START Records for processing
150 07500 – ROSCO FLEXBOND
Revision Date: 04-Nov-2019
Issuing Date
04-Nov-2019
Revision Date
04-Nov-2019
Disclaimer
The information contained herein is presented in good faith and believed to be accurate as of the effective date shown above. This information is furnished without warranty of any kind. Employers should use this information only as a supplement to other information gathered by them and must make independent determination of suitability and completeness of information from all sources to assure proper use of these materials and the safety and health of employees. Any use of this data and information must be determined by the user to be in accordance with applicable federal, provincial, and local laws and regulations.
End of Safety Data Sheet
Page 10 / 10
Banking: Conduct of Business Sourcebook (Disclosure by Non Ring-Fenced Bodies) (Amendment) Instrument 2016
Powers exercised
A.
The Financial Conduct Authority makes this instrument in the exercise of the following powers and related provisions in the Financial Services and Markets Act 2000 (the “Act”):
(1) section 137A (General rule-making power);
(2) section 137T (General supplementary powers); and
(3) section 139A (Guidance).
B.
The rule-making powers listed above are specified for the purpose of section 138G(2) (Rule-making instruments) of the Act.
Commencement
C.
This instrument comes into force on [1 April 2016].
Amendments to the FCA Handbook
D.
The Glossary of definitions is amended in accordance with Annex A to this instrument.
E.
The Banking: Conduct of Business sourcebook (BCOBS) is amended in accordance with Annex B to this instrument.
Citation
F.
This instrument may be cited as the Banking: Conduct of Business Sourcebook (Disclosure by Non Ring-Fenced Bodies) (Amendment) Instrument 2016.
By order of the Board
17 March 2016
END Records for processing
> Problem description
Set down all the data exactly as given.

> Response below
150 07500 – ROSCO FLEXBOND
Revision Date: 04-Nov-2019
Issuing Date
04-Nov-2019
Revision Date
04-Nov-2019
Disclaimer
The information contained herein is presented in good faith and believed to be accurate as of the effective date shown above. This information is furnished without warranty of any kind. Employers should use this information only as a supplement to other information gathered by them and must make independent determination of suitability and completeness of information from all sources to assure proper use of these materials and the safety and health of employees. Any use of this data and information must be determined by the user to be in accordance with applicable federal, provincial, and local laws and regulations.
End of Safety Data Sheet
Page 10 / 10
Banking: Conduct of Business Sourcebook (Disclosure by Non Ring-Fenced Bodies) (Amendment) Instrument 2016
Powers exercised
A.
The Financial Conduct Authority makes this instrument in the exercise of the following powers and related provisions in the Financial Services and Markets Act 2000 (the “Act”):
(1) section 137A (General rule-making power);
(2) section 137T (General supplementary powers); and
(3) section 139A (Guidance).
B.
The rule-making powers listed above are specified for the purpose of section 138G(2) (Rule-making instruments) of the Act.
Commencement
C.
This instrument comes into force on [1 April 2016].
Amendments to the FCA Handbook
D.
The Glossary of definitions is amended in accordance with Annex A to this instrument.
E.
The Banking: Conduct of Business sourcebook (BCOBS) is amended in accordance with Annex B to this instrument.
Citation
F.
This instrument may be cited as the Banking: Conduct of Business Sourcebook (Disclosure by Non Ring-Fenced Bodies) (Amendment) Instrument 2016.
By order of the Board
17 March 2016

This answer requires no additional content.